What is being asked:
Pull each line with the string "linejoin" from the entries.

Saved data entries
::::::::::

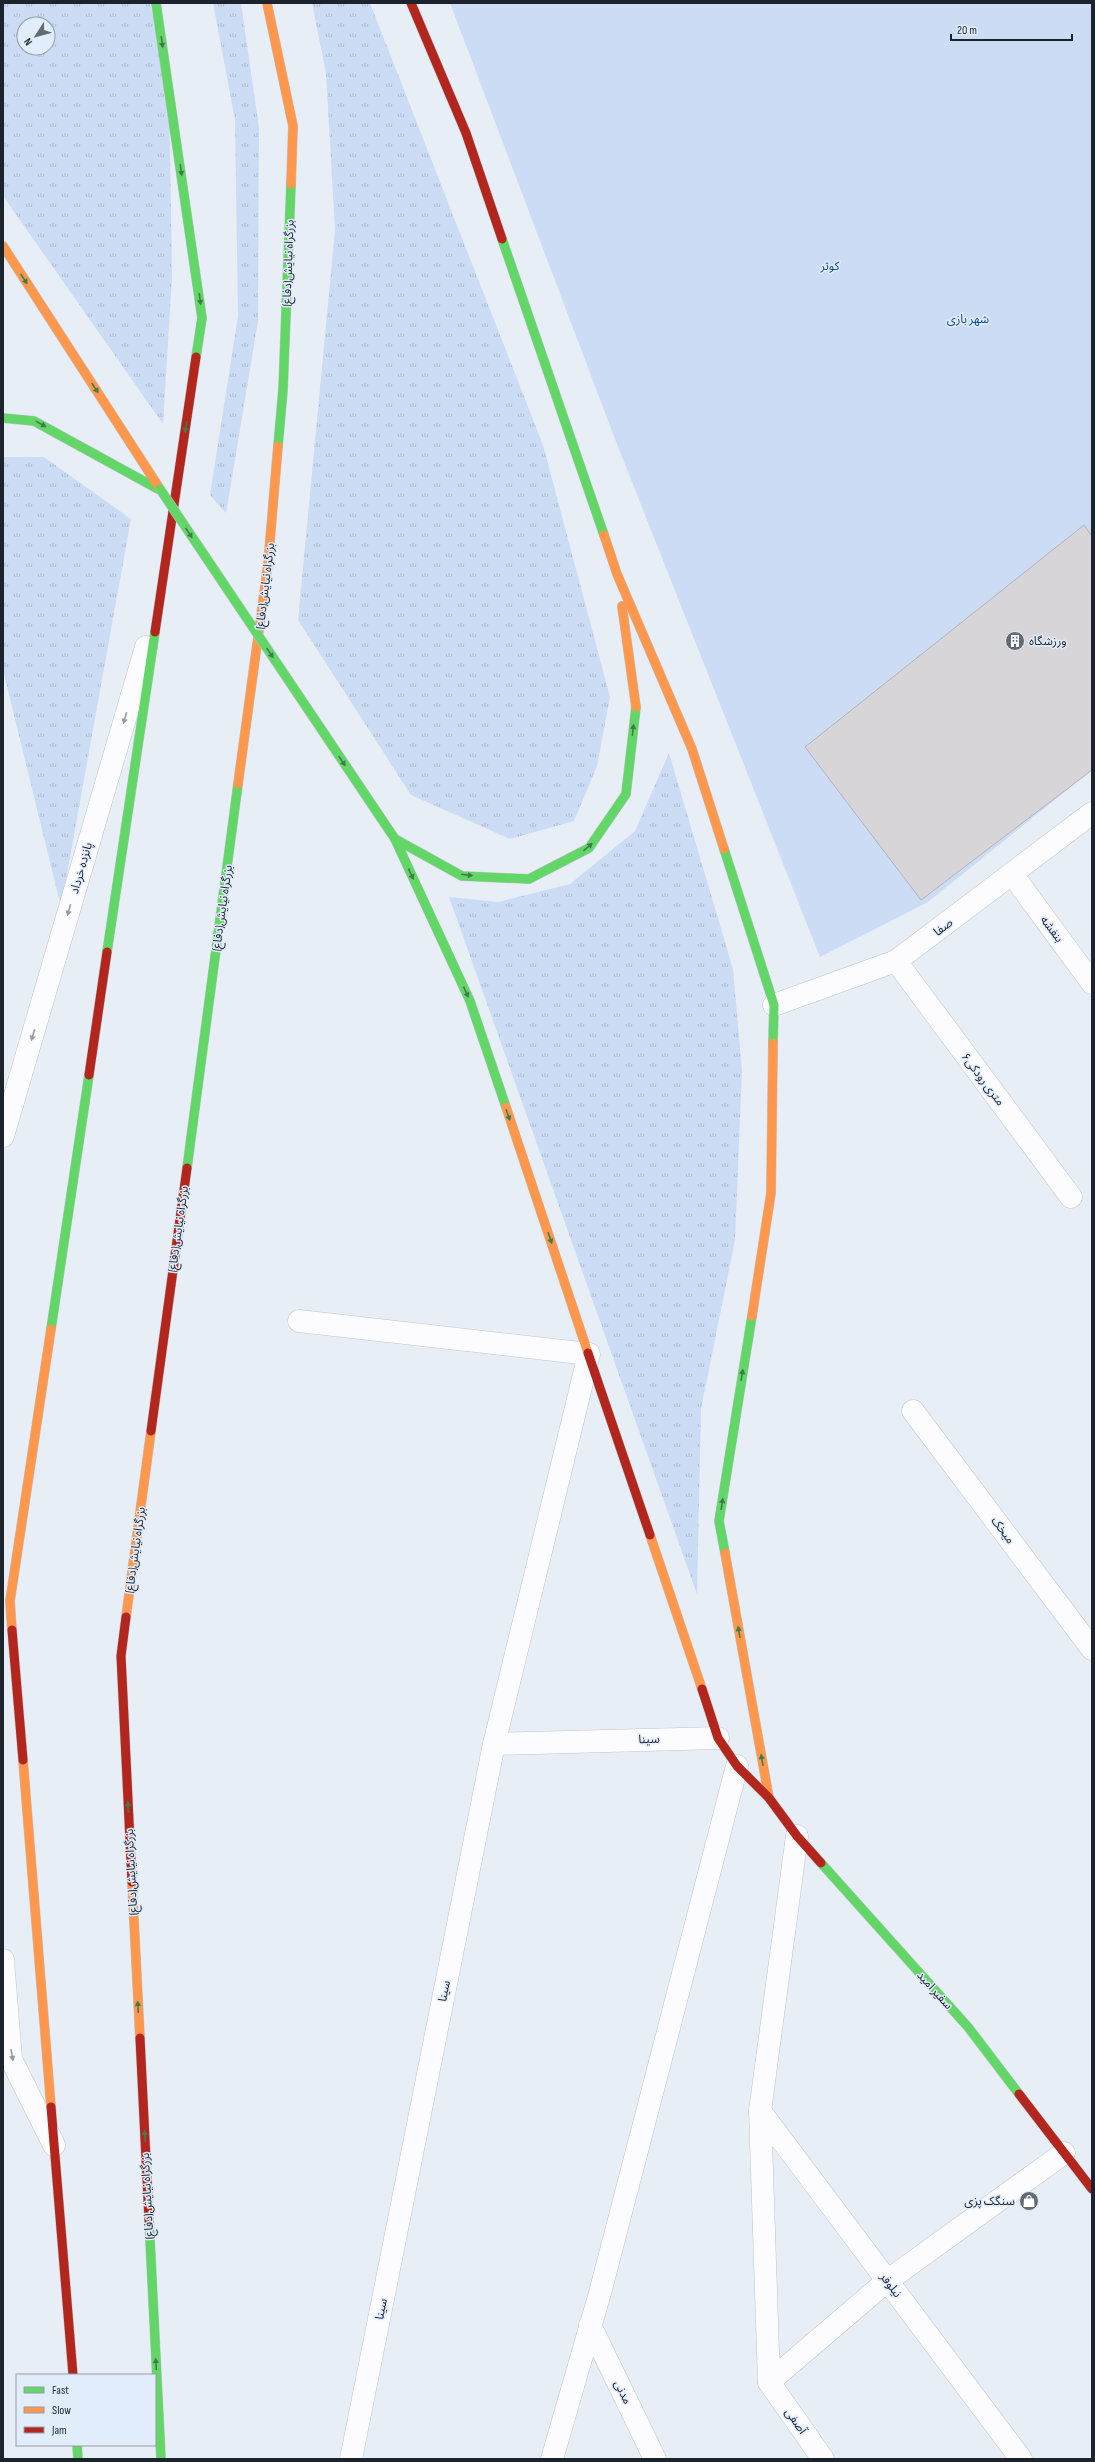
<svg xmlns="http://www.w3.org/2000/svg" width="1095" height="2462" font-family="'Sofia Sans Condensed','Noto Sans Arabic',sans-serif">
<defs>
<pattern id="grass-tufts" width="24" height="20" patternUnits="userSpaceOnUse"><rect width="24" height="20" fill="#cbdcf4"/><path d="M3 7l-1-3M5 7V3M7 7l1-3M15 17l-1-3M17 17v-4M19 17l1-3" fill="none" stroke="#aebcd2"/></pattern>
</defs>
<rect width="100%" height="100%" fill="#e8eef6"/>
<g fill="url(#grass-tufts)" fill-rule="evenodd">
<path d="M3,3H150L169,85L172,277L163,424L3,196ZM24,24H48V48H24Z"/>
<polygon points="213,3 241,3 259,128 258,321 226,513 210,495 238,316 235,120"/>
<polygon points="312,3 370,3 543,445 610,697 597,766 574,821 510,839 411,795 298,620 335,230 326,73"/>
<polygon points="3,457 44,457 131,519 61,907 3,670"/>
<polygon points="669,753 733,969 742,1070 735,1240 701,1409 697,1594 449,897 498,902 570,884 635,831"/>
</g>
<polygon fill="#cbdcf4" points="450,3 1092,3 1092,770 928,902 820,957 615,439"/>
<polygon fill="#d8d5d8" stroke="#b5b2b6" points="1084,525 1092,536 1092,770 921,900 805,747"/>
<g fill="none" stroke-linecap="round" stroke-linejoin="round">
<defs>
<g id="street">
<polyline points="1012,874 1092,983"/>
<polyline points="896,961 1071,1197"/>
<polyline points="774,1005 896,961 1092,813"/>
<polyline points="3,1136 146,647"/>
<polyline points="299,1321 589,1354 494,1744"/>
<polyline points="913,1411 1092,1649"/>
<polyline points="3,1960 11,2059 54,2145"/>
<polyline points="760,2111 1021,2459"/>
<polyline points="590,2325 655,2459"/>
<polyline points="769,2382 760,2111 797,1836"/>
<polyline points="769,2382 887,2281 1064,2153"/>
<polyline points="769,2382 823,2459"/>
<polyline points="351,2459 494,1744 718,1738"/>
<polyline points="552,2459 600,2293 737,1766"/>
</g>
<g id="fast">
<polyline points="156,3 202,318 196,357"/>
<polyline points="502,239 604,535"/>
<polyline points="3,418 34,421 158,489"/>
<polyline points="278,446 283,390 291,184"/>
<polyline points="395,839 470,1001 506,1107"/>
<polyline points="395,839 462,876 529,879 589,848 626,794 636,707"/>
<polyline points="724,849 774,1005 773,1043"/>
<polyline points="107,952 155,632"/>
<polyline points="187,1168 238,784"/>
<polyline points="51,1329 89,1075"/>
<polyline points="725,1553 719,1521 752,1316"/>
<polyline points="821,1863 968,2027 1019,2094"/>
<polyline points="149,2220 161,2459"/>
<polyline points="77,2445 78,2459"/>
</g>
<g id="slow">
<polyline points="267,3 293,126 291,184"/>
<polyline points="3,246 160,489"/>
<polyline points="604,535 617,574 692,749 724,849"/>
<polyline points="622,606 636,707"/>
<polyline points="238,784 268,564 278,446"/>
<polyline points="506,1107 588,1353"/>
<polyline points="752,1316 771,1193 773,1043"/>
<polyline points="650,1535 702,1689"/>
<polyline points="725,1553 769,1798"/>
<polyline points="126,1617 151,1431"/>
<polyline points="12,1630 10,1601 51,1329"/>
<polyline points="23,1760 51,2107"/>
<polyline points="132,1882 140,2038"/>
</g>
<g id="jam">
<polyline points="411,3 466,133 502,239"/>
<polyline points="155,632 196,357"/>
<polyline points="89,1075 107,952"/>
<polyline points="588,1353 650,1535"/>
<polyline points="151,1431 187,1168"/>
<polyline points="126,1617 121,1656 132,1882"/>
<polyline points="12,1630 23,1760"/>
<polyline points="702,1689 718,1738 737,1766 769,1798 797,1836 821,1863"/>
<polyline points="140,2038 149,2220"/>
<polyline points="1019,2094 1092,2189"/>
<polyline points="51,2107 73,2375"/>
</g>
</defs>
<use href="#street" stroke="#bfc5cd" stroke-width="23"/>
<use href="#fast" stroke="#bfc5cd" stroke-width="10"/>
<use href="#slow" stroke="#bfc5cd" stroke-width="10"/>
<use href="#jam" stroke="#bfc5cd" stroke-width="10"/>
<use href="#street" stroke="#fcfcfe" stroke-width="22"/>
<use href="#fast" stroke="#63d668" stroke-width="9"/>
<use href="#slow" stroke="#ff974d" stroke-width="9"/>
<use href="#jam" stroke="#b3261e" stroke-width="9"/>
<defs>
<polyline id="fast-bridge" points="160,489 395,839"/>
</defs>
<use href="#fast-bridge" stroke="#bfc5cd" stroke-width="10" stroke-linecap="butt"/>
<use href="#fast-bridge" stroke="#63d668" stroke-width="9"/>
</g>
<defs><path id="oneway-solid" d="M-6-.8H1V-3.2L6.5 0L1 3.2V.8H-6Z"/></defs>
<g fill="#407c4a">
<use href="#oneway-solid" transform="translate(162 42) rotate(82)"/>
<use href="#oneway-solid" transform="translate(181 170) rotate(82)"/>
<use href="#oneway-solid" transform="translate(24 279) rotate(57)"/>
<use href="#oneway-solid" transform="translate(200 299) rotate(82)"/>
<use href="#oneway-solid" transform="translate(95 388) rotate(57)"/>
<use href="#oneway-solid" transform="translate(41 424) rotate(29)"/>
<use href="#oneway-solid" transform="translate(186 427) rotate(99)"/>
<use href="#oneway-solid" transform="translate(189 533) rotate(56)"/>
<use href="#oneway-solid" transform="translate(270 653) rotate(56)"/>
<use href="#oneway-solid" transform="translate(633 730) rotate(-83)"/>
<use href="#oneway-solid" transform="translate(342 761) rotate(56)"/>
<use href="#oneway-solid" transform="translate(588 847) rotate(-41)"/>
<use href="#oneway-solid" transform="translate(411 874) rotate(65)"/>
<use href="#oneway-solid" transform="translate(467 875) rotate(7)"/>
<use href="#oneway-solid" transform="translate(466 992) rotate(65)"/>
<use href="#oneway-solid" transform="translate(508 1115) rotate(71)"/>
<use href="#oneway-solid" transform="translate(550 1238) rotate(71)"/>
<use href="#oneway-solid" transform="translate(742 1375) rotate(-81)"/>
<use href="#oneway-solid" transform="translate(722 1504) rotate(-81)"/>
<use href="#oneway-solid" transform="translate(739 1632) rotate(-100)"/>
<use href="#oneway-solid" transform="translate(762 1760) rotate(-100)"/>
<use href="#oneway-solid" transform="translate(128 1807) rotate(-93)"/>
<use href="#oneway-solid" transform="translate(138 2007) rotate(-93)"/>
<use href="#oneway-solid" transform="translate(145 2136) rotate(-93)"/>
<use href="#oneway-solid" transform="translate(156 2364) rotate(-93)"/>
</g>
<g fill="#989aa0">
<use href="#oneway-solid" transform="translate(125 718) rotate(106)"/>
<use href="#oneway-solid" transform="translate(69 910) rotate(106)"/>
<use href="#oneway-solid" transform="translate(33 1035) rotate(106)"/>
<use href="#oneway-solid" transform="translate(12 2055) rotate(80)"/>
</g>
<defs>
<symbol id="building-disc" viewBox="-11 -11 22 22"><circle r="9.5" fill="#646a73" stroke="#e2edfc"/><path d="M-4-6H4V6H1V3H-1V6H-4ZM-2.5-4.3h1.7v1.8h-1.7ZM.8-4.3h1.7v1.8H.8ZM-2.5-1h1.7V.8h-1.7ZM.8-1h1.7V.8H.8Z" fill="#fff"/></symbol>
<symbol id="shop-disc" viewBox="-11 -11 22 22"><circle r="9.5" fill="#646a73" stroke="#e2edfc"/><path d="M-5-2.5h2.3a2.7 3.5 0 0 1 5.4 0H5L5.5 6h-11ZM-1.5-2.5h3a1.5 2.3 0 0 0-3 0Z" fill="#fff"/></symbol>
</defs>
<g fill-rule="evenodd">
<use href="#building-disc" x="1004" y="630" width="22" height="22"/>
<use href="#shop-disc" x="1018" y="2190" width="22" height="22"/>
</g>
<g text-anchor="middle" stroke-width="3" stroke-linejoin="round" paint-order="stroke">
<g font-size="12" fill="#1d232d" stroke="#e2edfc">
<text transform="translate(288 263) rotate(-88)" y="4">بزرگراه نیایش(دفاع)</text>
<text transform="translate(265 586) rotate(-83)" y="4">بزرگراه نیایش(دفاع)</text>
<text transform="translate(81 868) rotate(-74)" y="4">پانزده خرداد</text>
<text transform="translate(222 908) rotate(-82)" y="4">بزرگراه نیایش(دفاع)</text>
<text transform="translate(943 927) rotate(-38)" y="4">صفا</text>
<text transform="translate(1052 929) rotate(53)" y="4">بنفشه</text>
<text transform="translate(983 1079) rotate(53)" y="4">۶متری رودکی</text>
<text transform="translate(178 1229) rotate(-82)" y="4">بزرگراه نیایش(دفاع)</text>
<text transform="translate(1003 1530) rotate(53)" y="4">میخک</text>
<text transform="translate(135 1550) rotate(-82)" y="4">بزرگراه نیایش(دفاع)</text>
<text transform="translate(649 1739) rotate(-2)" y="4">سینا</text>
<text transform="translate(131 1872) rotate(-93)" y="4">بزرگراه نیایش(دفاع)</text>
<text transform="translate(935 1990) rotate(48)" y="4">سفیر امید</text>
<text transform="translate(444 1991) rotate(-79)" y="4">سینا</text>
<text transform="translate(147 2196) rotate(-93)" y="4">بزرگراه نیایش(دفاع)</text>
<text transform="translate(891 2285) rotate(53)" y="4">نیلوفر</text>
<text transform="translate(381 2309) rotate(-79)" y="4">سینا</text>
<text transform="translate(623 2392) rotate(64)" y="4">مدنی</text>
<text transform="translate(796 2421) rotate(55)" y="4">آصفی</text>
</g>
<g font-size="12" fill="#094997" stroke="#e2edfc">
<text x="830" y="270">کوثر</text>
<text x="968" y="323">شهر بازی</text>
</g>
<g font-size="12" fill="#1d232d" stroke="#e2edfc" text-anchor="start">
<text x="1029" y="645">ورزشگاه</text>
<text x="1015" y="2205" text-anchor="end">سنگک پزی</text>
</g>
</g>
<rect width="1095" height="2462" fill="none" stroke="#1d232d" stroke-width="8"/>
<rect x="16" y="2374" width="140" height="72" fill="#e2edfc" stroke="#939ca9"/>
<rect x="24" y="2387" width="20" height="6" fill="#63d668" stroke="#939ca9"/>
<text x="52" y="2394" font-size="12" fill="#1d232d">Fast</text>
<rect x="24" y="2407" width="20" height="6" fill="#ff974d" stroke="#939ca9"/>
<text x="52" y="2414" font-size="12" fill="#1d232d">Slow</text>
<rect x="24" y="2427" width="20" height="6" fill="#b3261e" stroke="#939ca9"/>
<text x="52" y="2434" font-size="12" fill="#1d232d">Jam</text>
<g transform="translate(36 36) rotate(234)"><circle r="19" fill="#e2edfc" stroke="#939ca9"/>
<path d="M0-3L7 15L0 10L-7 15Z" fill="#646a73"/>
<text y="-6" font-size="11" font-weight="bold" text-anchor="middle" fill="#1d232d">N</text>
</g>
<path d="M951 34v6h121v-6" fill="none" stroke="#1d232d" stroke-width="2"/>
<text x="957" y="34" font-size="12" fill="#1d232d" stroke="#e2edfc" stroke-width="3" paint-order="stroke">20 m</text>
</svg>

::::::::::

Exercise output:
<g fill="none" stroke-linecap="round" stroke-linejoin="round">
<g text-anchor="middle" stroke-width="3" stroke-linejoin="round" paint-order="stroke">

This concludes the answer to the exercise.